**Work to be completed**.
Copy out exactly the lines below that run from the one holding "DJA-40, priority: Major -> Critical" to the one holding "DAMA-1642, start: Apr 12 -> Apr 13", keeping both of those lines and no others.

**Source information**.
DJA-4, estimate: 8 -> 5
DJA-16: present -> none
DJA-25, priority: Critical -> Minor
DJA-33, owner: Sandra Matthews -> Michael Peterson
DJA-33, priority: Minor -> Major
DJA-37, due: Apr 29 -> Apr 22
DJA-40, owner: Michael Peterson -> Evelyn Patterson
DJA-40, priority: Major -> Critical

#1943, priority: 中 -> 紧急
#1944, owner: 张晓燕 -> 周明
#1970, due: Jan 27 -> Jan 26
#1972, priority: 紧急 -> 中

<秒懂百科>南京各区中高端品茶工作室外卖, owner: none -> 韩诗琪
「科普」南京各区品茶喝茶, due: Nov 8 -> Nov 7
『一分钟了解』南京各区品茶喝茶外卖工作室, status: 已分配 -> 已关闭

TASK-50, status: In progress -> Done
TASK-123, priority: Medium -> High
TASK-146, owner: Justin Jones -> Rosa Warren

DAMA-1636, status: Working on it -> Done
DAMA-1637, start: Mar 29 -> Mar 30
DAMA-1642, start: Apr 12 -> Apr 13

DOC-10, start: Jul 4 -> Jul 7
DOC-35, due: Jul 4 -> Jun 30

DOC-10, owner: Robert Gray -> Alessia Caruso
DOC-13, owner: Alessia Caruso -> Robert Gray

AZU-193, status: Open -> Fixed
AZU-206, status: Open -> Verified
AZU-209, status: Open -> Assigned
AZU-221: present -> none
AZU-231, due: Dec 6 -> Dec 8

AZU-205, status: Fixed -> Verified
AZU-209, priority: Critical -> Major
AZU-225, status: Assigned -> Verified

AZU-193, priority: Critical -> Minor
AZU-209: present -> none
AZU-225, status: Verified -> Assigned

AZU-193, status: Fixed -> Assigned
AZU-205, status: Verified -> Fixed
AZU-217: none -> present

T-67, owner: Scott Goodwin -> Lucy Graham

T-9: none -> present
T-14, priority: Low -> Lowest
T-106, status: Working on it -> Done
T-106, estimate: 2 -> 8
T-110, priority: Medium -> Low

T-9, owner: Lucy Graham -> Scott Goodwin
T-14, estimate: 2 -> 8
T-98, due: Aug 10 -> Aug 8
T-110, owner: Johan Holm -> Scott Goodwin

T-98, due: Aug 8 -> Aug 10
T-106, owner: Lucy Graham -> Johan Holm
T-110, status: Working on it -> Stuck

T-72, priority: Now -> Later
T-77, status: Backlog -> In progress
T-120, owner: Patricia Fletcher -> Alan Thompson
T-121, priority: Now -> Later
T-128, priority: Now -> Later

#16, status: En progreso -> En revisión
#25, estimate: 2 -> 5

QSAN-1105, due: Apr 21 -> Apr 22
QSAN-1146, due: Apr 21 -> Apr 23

**Worked solution**.
DJA-40, priority: Major -> Critical

#1943, priority: 中 -> 紧急
#1944, owner: 张晓燕 -> 周明
#1970, due: Jan 27 -> Jan 26
#1972, priority: 紧急 -> 中

<秒懂百科>南京各区中高端品茶工作室外卖, owner: none -> 韩诗琪
「科普」南京各区品茶喝茶, due: Nov 8 -> Nov 7
『一分钟了解』南京各区品茶喝茶外卖工作室, status: 已分配 -> 已关闭

TASK-50, status: In progress -> Done
TASK-123, priority: Medium -> High
TASK-146, owner: Justin Jones -> Rosa Warren

DAMA-1636, status: Working on it -> Done
DAMA-1637, start: Mar 29 -> Mar 30
DAMA-1642, start: Apr 12 -> Apr 13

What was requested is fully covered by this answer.